If this is true with computers, why can this not also be true with an exponentially more complex system that is the human body? The physical system including the cellular structure, organs, etc. are tied into a nervous system (akin to the electrical circuitry of the computer) which in turn is aligned with the sensory systems (akin to the operating system of the computer) which in turn are aligned to the various programming codes (akin to the intelligent, emotive, appetite faculties) that allow external inputs into the "system." There is no justification to believe that this entire human "physical" system (cause-effect) could not have been so constructed as to allow input from an essentially "outside" system, i.e., a "grounds-consequents" system that we refer to as reason. (See my post #40 http://onlinephilosophyclub.com/forums/viewtopic.php?t=3152&start=39
A computer operator is not "part of the causal structure" of the machine. However, the causal structure of the machine is "open" to input from the operator that alters how the machine responds. There is no causally necessary connection between the machine and the operator because the machine can 'do its own thing" and so can the operator, but when they interact they can affect each other in somewhat of a determined (but not necessary) way.
Human beings, using reason, may similarly affect the physical body in a determined, but not causally necessary way.
This very possibility of an essentially causal system (material cause - effect cosmos) being so constructed as to allow an essentially "foreign" system (grounds-consequents) of reason to impinge upon it seems to argue strongly that the cosmos was designed as an "open architecture" system to allow input from a knowledge based entity. The evolution of the material realm within the cosmos has brought into existence a kind of entity - human beings - that essentially impact the causal order in "non-caused" ways, i.e., because of the grounds consequents nature of reason.

> **Exercise task**: Rewrite everything from "This very possibility" down to "nature of reason." in the passage on reason and causation, switching "cosmos" to "universe". These entries have nothing to do with the passage on reason and causation.

Dataset excerpts
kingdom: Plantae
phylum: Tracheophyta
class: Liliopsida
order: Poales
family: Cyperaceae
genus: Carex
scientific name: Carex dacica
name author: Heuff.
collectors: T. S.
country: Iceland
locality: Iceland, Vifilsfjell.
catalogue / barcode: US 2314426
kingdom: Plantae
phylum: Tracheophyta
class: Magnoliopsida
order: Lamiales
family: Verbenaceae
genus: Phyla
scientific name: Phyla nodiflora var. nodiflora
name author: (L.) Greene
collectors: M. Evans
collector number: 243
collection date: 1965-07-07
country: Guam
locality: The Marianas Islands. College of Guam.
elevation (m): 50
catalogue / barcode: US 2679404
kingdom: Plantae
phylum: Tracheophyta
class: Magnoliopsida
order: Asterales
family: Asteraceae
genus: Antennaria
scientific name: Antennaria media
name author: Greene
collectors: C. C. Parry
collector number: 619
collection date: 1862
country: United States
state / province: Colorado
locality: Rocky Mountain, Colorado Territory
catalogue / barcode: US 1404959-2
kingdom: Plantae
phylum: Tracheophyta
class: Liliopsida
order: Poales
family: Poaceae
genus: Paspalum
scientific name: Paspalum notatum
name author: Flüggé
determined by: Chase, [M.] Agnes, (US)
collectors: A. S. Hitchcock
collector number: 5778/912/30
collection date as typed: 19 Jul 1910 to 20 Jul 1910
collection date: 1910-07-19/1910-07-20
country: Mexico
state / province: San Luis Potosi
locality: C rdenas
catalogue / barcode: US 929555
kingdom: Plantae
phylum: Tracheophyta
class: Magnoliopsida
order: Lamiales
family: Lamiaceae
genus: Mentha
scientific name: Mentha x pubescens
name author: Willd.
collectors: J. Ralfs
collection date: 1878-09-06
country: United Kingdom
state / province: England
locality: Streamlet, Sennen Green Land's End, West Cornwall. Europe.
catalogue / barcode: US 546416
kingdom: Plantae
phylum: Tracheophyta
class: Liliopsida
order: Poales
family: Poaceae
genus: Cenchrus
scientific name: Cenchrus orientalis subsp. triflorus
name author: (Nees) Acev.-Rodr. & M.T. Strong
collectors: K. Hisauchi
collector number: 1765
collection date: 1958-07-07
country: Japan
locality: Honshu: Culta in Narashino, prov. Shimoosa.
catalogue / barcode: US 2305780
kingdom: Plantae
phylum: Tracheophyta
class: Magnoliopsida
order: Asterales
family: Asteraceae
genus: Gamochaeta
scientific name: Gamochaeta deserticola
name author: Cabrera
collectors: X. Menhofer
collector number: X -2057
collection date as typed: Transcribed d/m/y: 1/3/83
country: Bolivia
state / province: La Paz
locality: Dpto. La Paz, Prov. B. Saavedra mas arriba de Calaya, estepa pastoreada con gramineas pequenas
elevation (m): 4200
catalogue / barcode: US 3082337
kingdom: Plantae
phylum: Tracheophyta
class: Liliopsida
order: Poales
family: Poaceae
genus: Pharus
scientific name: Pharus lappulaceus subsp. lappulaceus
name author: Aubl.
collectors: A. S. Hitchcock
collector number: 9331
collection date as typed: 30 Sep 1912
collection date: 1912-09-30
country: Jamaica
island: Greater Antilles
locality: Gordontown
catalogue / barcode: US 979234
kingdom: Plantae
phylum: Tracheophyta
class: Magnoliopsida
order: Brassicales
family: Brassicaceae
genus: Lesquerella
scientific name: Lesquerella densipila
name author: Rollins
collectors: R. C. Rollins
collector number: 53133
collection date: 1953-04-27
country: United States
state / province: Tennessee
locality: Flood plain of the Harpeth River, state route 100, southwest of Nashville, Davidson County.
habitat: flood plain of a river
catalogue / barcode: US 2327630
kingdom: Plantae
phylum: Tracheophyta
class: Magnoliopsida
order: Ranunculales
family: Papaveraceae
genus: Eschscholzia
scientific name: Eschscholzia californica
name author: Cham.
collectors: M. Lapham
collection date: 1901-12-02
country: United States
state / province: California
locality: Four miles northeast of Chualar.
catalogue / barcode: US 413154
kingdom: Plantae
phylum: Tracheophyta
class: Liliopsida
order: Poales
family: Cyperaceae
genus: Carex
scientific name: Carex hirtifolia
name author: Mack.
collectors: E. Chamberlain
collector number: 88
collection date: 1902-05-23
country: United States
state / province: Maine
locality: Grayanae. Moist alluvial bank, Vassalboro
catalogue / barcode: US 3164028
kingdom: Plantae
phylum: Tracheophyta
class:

> **Response to the exercise**:
This very possibility of an essentially causal system (material cause - effect universe) being so constructed as to allow an essentially "foreign" system (grounds-consequents) of reason to impinge upon it seems to argue strongly that the universe was designed as an "open architecture" system to allow input from a knowledge based entity. The evolution of the material realm within the universe has brought into existence a kind of entity - human beings - that essentially impact the causal order in "non-caused" ways, i.e., because of the grounds consequents nature of reason.